Product Description
Ensoniq MR-61 64 Voice Composition Workstation
Includes the Power Cord
About This Keyboard
This is my first experience with the MR 61 and I personally think it has the best sound of any of the Ensoniq keyboards. This keyboard seems to be in good working order but we don't know how to test every function. It comes with the power cord. Cosmetically the keyboard is very good with just normal wear and tear you'd expect on a used keyboard mostly on the front bar under the keys and a small crack on the right end cap that has been glued.

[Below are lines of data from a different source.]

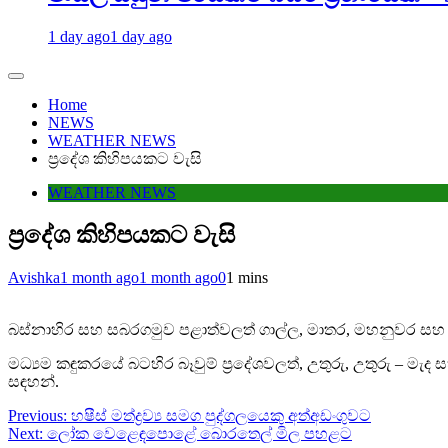
1 day ago
1 day ago
Home
NEWS
WEATHER NEWS
ප්‍රදේශ කිහිපයකට වැසි
WEATHER NEWS
ප්‍රදේශ කිහිපයකට වැසි
Avishka
1 month ago
1 month ago
0
1 mins
බස්නාහිර සහ සබරගමුව පළාත්වලත් ගාල්ල, මාතර, මහනුවර සහ නුවර
මධ්‍යම කඳුකරයේ බටහිර බෑවුම් ප්‍රදේශවලත්, උතුරු, උතුරු – මැද
සඳහන්.
Post
Previous:
හෂීස් මත්ද්‍රව්‍ය සමග පුද්ගලයෙකු අත්අඩංගුවට
Next:
ලෝක වෙළෙඳපොළේ බොරතෙල් මිල පහළට
navigation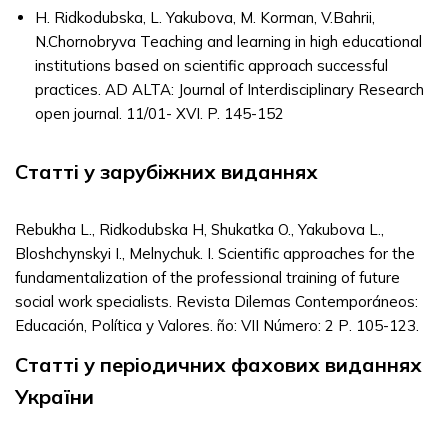
H. Ridkodubska, L. Yakubova, M. Korman, V.Bahrii,
N.Chornobryva Teaching and learning in high educational
institutions based on scientific approach successful
practices. AD ALTA: Journal of Interdisciplinary Research
open journal. 11/01- XVI. P. 145-152
Статті у зарубіжних виданнях
Rebukha L., Ridkodubska Н, Shukatka O., Yakubova L.,
Bloshchynskyi I., Melnychuk. I. Scientific approaches for the
fundamentalization of the professional training of future
social work specialists. Revista Dilemas Contemporáneos:
Educación, Política y Valores. ño: VII Número: 2 Р. 105-123.
Статті у періодичних фахових виданнях
України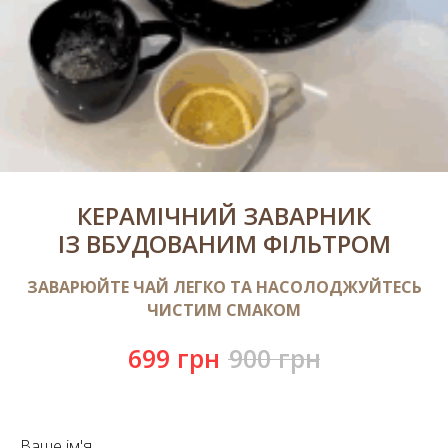
КЕРАМІЧНИЙ ЗАВАРНИК
ІЗ ВБУДОВАНИМ ФІЛЬТРОМ
ЗАВАРЮЙТЕ ЧАЙ ЛЕГКО ТА НАСОЛОДЖУЙТЕСЬ
ЧИСТИМ СМАКОМ
699
грн
900
грн
Ваше ім'я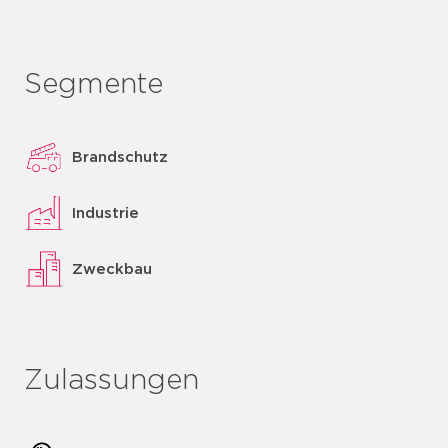
Segmente
Brandschutz
Industrie
Zweckbau
Zulassungen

Every button and slider that I know how to test works just as it should.
The Ensoniq MR-61 In General
The Ensoniq MR61 is a 61-key music workstation/synthesizer that Ensoniq released in 1996. It features a 16-track sequencer, digital effects, and several hundred onboard sounds or patches.
The addition of the Idea Pad, which was essentially a MIDI capture buffer, allowed the user to quickly move anything recently played on the MIDI keyboard, including Pitch bend, Mod, and MIDI realtime Controllers, to a track in the sequencer.
The effects section runs at full 44.1kHzquality, unlike the TS engine at 32 kHz. The routing scheme was also simplified from previous machines and sports similarities with Roland's XP machines.
All MR versions could house up to three expansion cards, each one holding up to 24 mebibytes of samples and sound data. That was a first (and last) for Ensoniq products. Three are known: Perfect Piano, Urban Dance Project and World Sounds. A fourth card, the Drums Expansion, could give the rack version a feature that was a standard part of the keyboard versions. It was a 2 mebibyte add-on and contained about 700 drum sounds. A fifth card was the aforementioned flash expansion.
You can hear some Ensoniq MR-Sounds on the Janet Jackson Song Together Again and her album The Velvet Rope from 1997.
It is important to remember that when buying a used keyboard it may not operate or look exactly like a new one. Used keyboards develop wear over time that can cause such items as function buttons, knobs, sliders etc. to fail to operate as smoothly or easily as when they were new. Our technician does check these items and if they are deemed unusable they are replaced but some function buttons may require more pressure or manipulation to make the appropriate changes. Cosmetically your used keyboard may have scuffs, scratches, cracks to plastic pieces, discolored keys or other visual impairments that might not show up in the photos. We try to mention any obvious visual imperfections but may not consider them serious enough to post in the listing.